For executing benchmarks, a Python 3.7 installation is required. We suggest to use a virtual environment placed in the .venv directory (in the Theodolite root directory). As set of requirements is needed. You can install them with the following command (make sure to be in your virtual environment if you use one):

pip install -r requirements.txt 

Required Manual Adjustments

Depending on your setup, some additional adjustments may be necessary:

  • Change Kafka and Zookeeper servers in the Kubernetes deployments (uc1-application etc.) and run_XX.sh scripts
  • Change Prometheus' URL in lag_analysis.py
  • Change the path to your Python 3.7 virtual environment in the run_XX.sh schripts (to find the venv's bin/activate)
  • Change the name of your Kubernetes namespace for Prometheus' ClusterRoleBinding
  • Please let us know if there are further adjustments necessary

Execution

Please note that a Python 3.7 installation is required for executing Theodolite.
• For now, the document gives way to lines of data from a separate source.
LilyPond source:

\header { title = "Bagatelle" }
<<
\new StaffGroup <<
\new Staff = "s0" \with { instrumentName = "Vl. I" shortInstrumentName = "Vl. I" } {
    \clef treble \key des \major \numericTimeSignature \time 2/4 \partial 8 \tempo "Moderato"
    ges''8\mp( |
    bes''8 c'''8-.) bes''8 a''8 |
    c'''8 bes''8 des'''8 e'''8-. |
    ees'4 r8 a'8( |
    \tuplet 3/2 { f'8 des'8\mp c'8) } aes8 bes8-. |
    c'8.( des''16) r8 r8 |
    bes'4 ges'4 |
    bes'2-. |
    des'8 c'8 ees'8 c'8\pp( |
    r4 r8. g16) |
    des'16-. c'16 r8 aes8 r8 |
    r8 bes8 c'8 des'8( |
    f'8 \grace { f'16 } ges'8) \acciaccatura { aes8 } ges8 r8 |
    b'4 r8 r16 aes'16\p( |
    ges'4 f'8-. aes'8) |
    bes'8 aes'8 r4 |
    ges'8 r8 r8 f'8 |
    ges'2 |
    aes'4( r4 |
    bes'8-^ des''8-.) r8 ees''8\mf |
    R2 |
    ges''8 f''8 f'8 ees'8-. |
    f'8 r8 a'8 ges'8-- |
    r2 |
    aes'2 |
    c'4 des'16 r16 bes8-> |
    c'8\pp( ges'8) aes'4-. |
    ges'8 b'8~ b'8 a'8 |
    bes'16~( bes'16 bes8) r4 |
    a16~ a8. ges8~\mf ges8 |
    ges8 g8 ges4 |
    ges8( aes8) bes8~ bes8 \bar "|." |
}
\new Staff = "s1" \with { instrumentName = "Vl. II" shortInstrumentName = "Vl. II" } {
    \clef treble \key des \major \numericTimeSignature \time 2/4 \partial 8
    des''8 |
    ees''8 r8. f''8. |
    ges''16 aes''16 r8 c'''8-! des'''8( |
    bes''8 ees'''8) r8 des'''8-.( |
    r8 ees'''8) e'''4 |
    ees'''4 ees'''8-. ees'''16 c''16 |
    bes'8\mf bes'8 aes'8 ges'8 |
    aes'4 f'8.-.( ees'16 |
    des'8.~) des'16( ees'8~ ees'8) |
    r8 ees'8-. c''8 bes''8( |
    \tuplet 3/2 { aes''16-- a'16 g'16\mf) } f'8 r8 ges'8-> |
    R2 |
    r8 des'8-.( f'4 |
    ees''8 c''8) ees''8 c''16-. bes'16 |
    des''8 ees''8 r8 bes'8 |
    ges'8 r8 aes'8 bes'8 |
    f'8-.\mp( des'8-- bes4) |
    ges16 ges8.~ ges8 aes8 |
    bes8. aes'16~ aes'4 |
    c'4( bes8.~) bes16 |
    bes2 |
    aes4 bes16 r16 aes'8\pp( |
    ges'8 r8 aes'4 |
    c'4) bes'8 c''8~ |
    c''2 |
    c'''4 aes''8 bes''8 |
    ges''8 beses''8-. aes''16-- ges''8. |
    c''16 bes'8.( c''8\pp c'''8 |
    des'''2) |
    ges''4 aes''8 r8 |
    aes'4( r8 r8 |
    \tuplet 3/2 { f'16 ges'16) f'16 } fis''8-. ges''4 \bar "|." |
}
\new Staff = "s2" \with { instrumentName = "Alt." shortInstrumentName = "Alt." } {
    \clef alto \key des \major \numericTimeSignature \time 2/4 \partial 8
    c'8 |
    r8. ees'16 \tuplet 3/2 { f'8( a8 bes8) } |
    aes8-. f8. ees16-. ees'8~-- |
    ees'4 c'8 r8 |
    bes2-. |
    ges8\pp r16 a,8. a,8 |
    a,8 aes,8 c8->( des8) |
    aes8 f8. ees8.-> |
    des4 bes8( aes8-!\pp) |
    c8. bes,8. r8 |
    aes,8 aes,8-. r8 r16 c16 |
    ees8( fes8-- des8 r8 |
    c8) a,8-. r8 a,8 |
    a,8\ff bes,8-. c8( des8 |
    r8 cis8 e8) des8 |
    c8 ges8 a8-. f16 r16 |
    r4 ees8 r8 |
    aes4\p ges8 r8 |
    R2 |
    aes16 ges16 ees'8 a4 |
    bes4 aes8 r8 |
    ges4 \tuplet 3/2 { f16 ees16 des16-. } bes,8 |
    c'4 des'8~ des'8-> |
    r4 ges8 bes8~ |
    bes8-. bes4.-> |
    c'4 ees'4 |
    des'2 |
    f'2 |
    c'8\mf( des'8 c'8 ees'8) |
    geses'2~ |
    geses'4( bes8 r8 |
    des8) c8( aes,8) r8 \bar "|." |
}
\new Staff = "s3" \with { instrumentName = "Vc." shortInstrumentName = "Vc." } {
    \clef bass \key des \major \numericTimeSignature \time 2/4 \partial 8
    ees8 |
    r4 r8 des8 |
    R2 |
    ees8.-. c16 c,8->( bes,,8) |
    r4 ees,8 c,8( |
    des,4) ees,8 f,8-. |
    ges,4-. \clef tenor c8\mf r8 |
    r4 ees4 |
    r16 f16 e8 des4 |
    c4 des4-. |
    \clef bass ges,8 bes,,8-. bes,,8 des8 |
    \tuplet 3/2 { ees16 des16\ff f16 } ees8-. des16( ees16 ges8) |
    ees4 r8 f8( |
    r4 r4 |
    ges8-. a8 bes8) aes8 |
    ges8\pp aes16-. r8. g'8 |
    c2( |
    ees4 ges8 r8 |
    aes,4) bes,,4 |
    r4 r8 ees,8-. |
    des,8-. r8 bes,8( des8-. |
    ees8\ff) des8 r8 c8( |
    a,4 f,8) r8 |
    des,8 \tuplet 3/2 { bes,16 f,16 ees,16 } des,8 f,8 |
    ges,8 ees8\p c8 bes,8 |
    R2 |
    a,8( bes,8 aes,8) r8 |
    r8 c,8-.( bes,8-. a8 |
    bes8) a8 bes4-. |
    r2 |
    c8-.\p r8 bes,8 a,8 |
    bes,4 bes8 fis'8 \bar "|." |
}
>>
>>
The ./theodolite.py is the entrypoint for all benchmark executions. Is has to be called as follows:

./theodolite.sh <use-case> <wl-values> <instances> <partitions> <cpu-limit> <memory-limit> <commit-interval> <duration> <domain-restriction> <search-strategy>
  • <use-case>: Stream processing use case to be benchmarked. Has to be one of 1, 2, 3 or 4.
  • <wl-values>: Values for the workload generator to be tested, separated by commas and sorted in ascending order. For example 100000,200000,300000.
  • <instances>: Numbers of instances to be benchmarked, separated by commas and sorted in ascending order. For example 1,2,3,4.
  • <partitions>: Number of partitions for Kafka topics. Optional. Default 40.
  • <cpu-limit>: Kubernetes CPU limit. Optional. Default 1000m.
  • <memory-limit>: Kubernetes memory limit. Optional. Default 4Gi.
  • <commit-interval>: Kafka Streams' commit interval in milliseconds. Optional. Default 100.
  • <duration>: Duration in minutes subexperiments should be executed for. Optional. Default 5.
  • <domain-restriction>: The domain restriction: restrict-domain to use domain restriction, no-domain-restriction to not use domain restriction. Default no-domain-restriction. For more details see Section Domain Restriction.
  • <search-strategy>: The benchmarking search strategy. Can be set to check-all, linear-search or binary-search. Default check-all. For more details see Section Benchmarking Search Strategies.

Domain Restriction

For dimension value, we have a domain of the amounts of instances. As a consequence, for each dimension value the maximum number of lag experiments is equal to the size of the domain. How the domain is determined is defined by the following domain restriction strategies.

  • no-domain-restriction: For each dimension value, the domain of instances is equal to the set of all amounts of instances.
  • restrict-domain: For each dimension value, the domain is computed as follows:
    • If the dimension value is the smallest dimension value the domain of the amounts of instances is equal to the set of all amounts of instances.
    • If the dimension value is not the smallest dimension value and N is the amount of minimal amount of instances that was suitable for the last smaller dimension value the domain for this dimension value contains all amounts of instances greater than, or equal to N.

Benchmarking Search Strategies

There are the following benchmarking strategies:

  • check-all: For each dimension value, execute one lag experiment for all amounts of instances within the current domain.
  • linear-search: A heuristic which works as follows: For each dimension value, execute one lag experiment for all number of instances within the current domain. The execution order is from the lowest number of instances to the highest amount of instances and the execution for each dimension value is stopped, when a suitable amount of instances is found or if all lag experiments for the dimension value were not successful.
  • binary-search: A heuristic which works as follows: For each dimension value, execute one lag experiment for all number of instances within the current domain. The execution order is in a binary-search-like manner. The execution is stopped, when a suitable amount of instances is found or if all lag experiments for the dimension value were not successful.